Economic development agency for Northern Ireland

Invest Northern Ireland (Invest NI) is Northern Ireland's regional economic development agency. It is a non-departmental public body (NDPB) of the Department for the Economy (DfE). According to DETI's website, it "supports business growth and inward investment, promotes innovation, research and development and in-company training, encourages exports and supports local economic development and company start up."

== About ==
According to Invest NI's website: "Our role is to grow the economy by helping new and existing businesses to compete internationally, and by attracting new investment to Northern Ireland. We are part of the Department of Enterprise, Trade and Investment and provide strong government support for business by effectively delivering the Government's economic development strategies, making the most efficient use of available resources. Invest NI offers the Northern Ireland business community a single organisation providing high-quality services, programs, support and expert advice.
We principally support businesses in the manufacturing and tradeable services sectors."

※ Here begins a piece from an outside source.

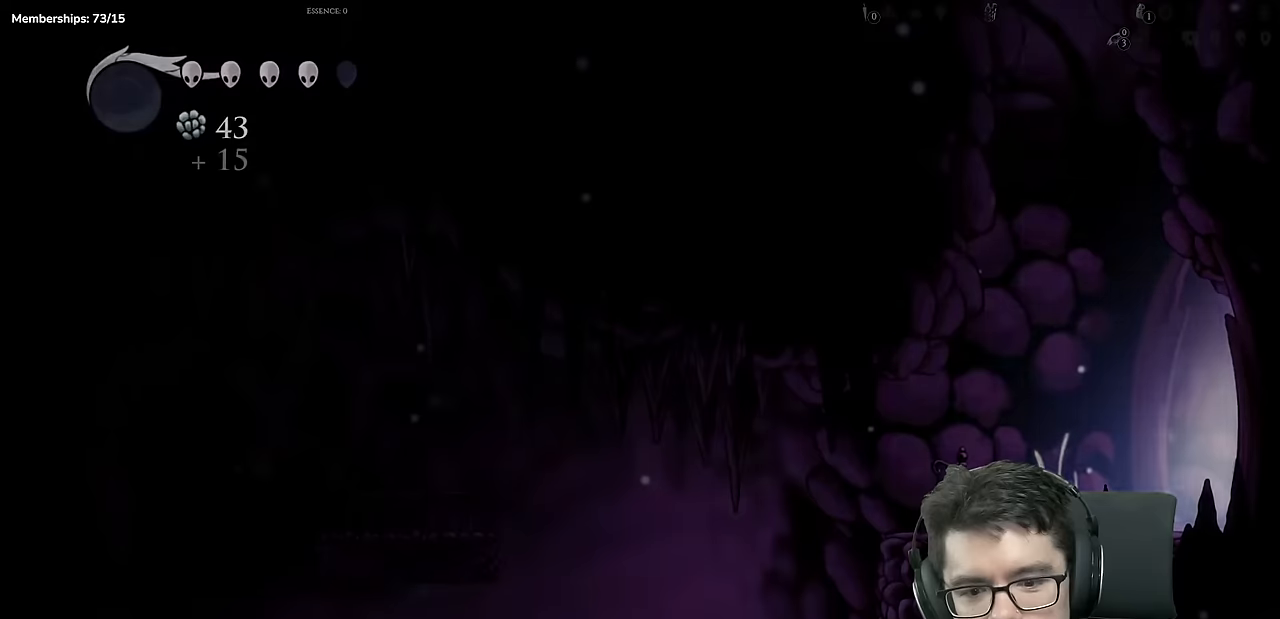
{"buttons": [], "left_stick": "center", "right_stick": "center", "events": [[267, "DPAD_RIGHT", "up"]]}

According to disclosures under the American Foreign Agents Registration Act, Invest Northern Ireland is engaged in lobbying U.S. legislators or government bodies.

== Structure ==
Invest NI is headed up by a Chief Executive Officer (CEO) who has overall responsibility for the agency's performance. Kieran Donoghue was appointed as CEO in October 2023 after a review by Sir Michael Lyons found 'profound divisions' at the top of the organisation. He replaced Mel Chittock, who served on an interim basis.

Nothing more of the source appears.